This came up because we exposed retry to be configured via an environment variable so we can adjust it, however regardless of it's value we wanted the retryBackoff option enforced. It's not likely we'll ever have 0 retries configured, so this isn't important. IΒ thought I'd raise it just in case it wasn't intentional.


Some other questions/thoughts I've had since:

Re-running jobs that have failed

Consider the situation where something goes wrong and some jobs fail completely, exceeding the retry limit, and have since moved into the archive. What's the easiest way once the larger problem is resolved to re-run those jobs? I guess it's worth mentioning as well that all completed jobs are treated equal. If successful jobs were archived more frequently than failed that could make it easier to re-run them again (manually), by updating their state value.

Capturing job errors in response

Currently if a promise is rejected due to an error raised (e.g. throw new Error("message")), this data isn't properly stored in the queue's completion data.

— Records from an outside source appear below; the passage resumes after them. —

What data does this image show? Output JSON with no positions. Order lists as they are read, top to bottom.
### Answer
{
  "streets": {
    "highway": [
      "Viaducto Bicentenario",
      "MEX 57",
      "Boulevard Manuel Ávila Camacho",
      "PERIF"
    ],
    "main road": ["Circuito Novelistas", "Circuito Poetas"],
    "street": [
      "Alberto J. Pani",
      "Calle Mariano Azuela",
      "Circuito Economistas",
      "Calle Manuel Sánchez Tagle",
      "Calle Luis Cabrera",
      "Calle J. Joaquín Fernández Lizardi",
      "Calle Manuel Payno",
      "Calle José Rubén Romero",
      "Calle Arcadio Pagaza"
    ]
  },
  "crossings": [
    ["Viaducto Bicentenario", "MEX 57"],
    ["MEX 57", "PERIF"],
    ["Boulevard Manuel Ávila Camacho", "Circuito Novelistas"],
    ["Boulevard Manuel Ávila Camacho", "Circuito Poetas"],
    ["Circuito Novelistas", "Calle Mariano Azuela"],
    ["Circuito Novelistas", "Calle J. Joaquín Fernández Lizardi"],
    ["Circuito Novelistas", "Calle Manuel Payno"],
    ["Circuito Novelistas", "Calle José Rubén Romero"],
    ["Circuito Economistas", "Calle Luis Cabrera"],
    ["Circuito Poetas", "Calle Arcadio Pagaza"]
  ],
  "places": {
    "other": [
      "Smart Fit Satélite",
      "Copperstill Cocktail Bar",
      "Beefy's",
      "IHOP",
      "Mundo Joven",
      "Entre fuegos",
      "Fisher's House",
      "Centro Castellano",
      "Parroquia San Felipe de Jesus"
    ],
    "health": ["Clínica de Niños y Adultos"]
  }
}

Currently we're working around this in our handler wrapper (which also does some other things, such as New Relic instrumentation), by having our own .catch(...), serializing if instanceof Error, and then re-rejecting it.

Reporting queue performance into AWS CloudWatch

We aren't doing this yet, but intend on using their API + the monitor-states event to report the state of the queue for monitoring/alerting/dashboards etc. I thought I'd ask if you've done the same and if you have any tips or guidance here.

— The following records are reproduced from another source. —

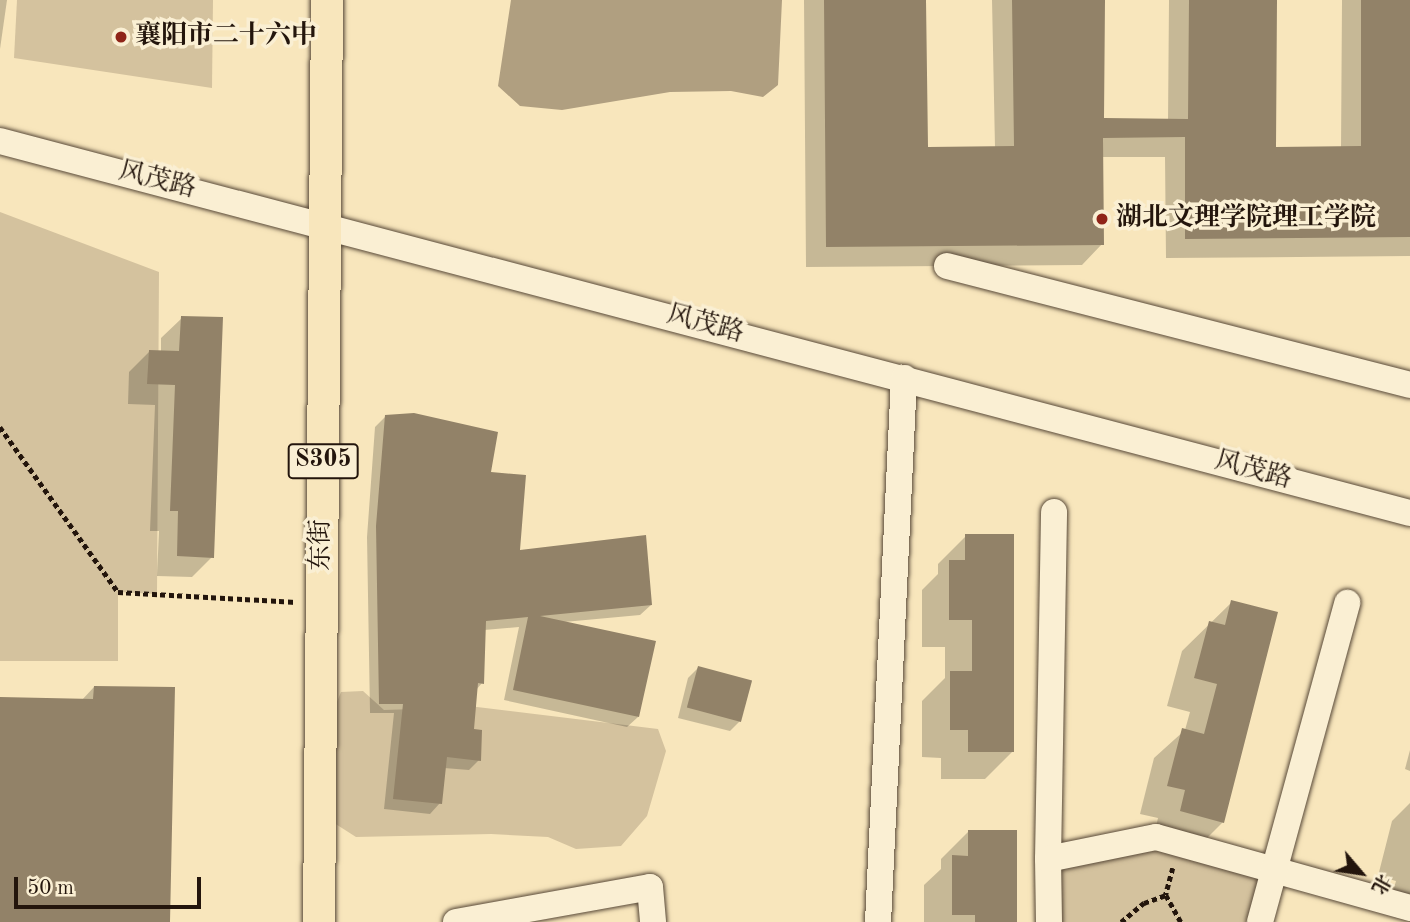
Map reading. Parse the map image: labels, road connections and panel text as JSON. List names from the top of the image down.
{
  "streets": {
    "main road": ["S305", "东街"],
    "street": ["风茂路"]
  },
  "crossings": [
    ["风茂路", "东街"]
  ],
  "places": ["襄阳市二十六中", "湖北文理学院理工学院"],
  "scale_bar": "50 m",
  "north": "bottom right"
}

timgit commented 6 years ago

Re-running jobs that have failed

Perhaps a republish(id) that attempts to find a completed job in either the job or the archive table?

Capturing job errors in response

I'll take a look at this. You're wanting the stack as well I assume.

Reporting queue performance into AWS CloudWatch

I think you're hunting for ideas around "how do I know when things aren't healthy", and I guess this would need to be a combination of "what queue is this" and some sort of trend analysis to determine if things are improving vs. getting worse. I don't currently have any interesting metrics or heuristics to share in this regard, but I'm interested in what you come up with .

jr14marquez commented 6 years ago

@timgit Just discovered pg-boss and i love it. Tried out version 3 and was wondering if it's possible to have monitor-states pass back the data? Its a great overall status but i'd like to display on a web page what is in the queue.

timgit commented 6 years ago

This is one advantage of having the queue as a table. Feel free to issue arbitrary queries against both the job and archive tables. Use your best judgment to decide how many queries to run against it, however, as read activity will have some impact on performance.

jr14marquez commented 6 years ago

@timgit Thanks! To do that would it be best to create my own pool and pass that to the pg-boss instance and use it to query what i need? If so do you have an example of doing this?

Also, not sure if this is intended but should the singletonKey example below enter 123 into the database or the whole object? Right now i noticed it enters {singltonKey:'123'} into the database. boss.publish('my-job', {}, {singletonKey: '123'}) // resolves a jobId

timgit commented 6 years ago

@jr14marquez, you can just use the pg module directly. pg-boss doesn't have an arbitrary query api.

I'm not sure what you mean by singletonKey. There's a text column in the job queue table specifically for this value, if that helps.

timgit commented 6 years ago

@timclipsham I just published 3.0.0-beta4 which should address most the major issues with the last beta that you pointed out.

I also added a migration to this release, so it's kind of a RC in that regard.

jr14marquez commented 6 years ago

@timgit My mistake on the singleonKey. Misunderstood. Also, instead of using pg-module i just used boss.db.executeSql(query) to get what i needed out of the database. That worked perfectly.